In the many, many truly long days after her death, I changed in ways indescribable.  At the hospital, when she was handed to me in all her newness, still wet, but so beautiful, and I held her, I knew as I did with the others, that she was a gift.  Though spent from labor, I knew that the work was the Lord’s and not mine.  Only He could create such lovely a creature.  Her eyes shut, and still instinctively, she knew me, desired me and what I could give her. And I was undeserving of that, so unworthy to have such a great wonder placed in my arms.  That I knew.
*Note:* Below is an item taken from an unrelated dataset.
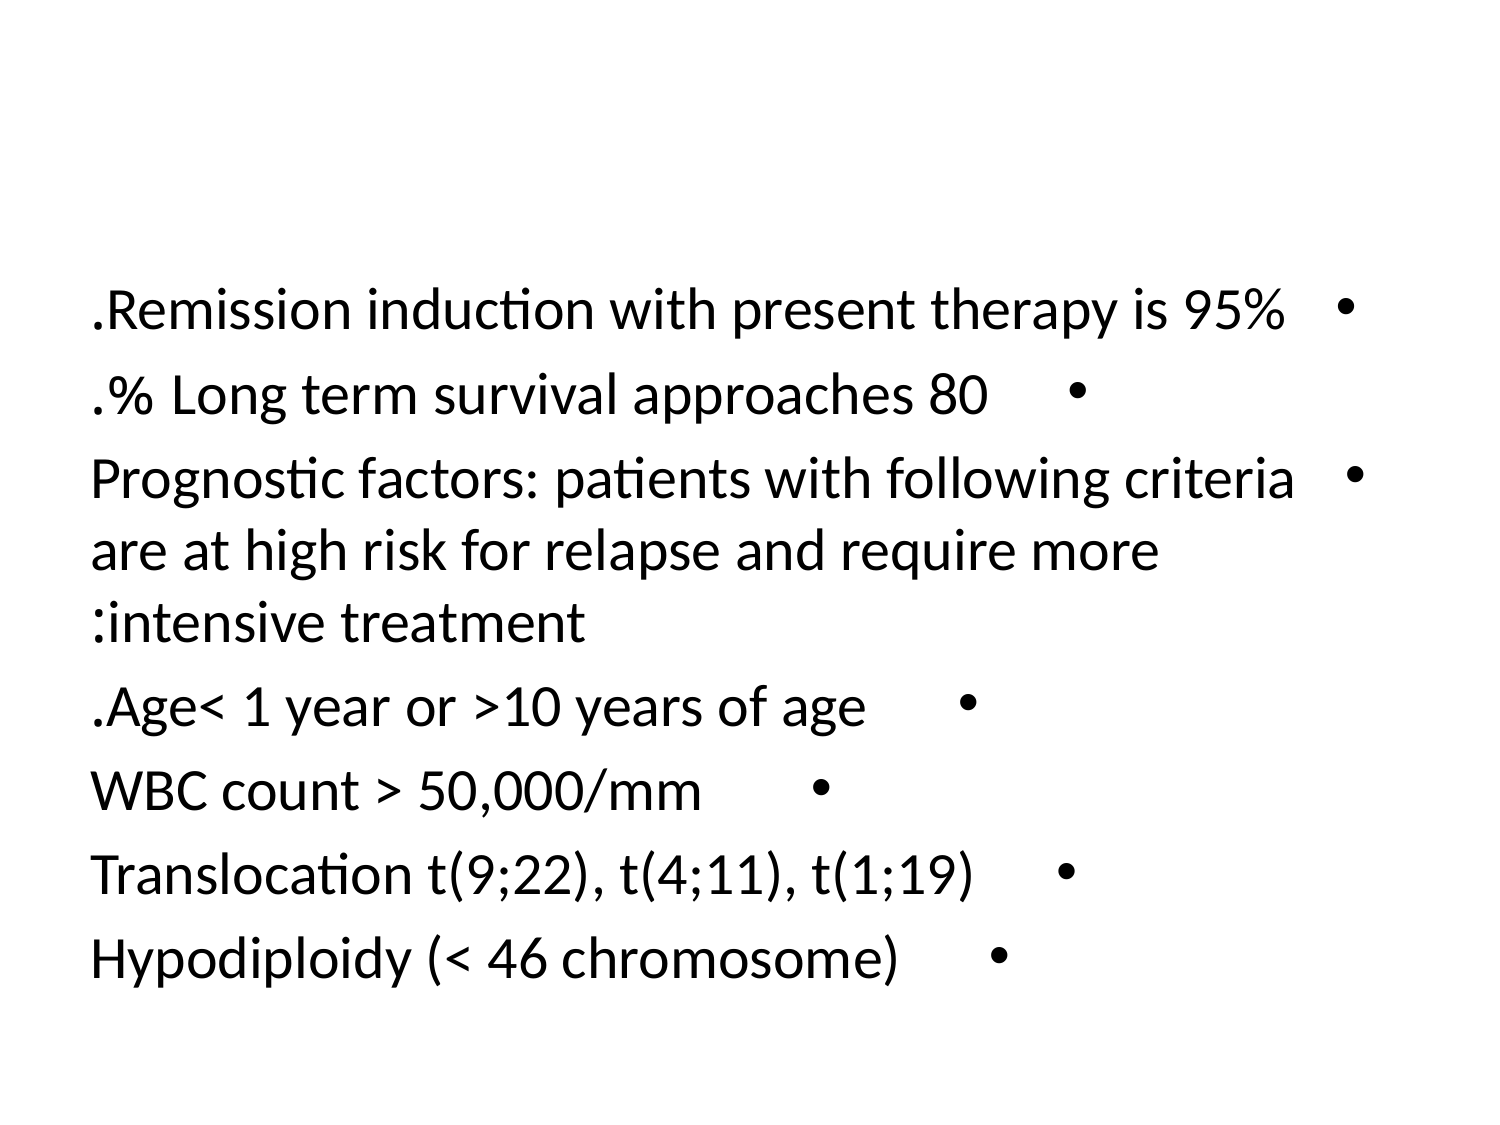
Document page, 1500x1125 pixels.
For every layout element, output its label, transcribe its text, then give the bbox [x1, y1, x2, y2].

I never, ever doubted that. 

And so, how when once so certain of His kindness, cannot even the soundest mind become confounded upon what it perceives as the ultimate betrayal?  He gives and takes away, but why?  If the giver once exalted as so good for bestowing such undeserved a gift can now He be viewed as good no longer?  Those thoughts, unavoidable, are what make up your hell in that beginning of the end.   Nothing will wrench your heart more, than to know about never again.  To have experienced the utmost joy, to have held in your very arms tangible hope, to have seen in one’s eyes a light, so long gone in you and then to weep, to mourn, to see no more, may crush faith, will certainly allow in doubt.

But some questions don’t have answers.  The human mind can’t comprehend the heaviest weight.  But it is said, there is a time; a time to weep and a time to laugh, a time to mourn and a time to dance, a time to be born and a time to die.* And in time comes a time of comfort for the soul, for the seeker, for the believer, in He who is good, whose ways are not our ways, who both gives and takes away.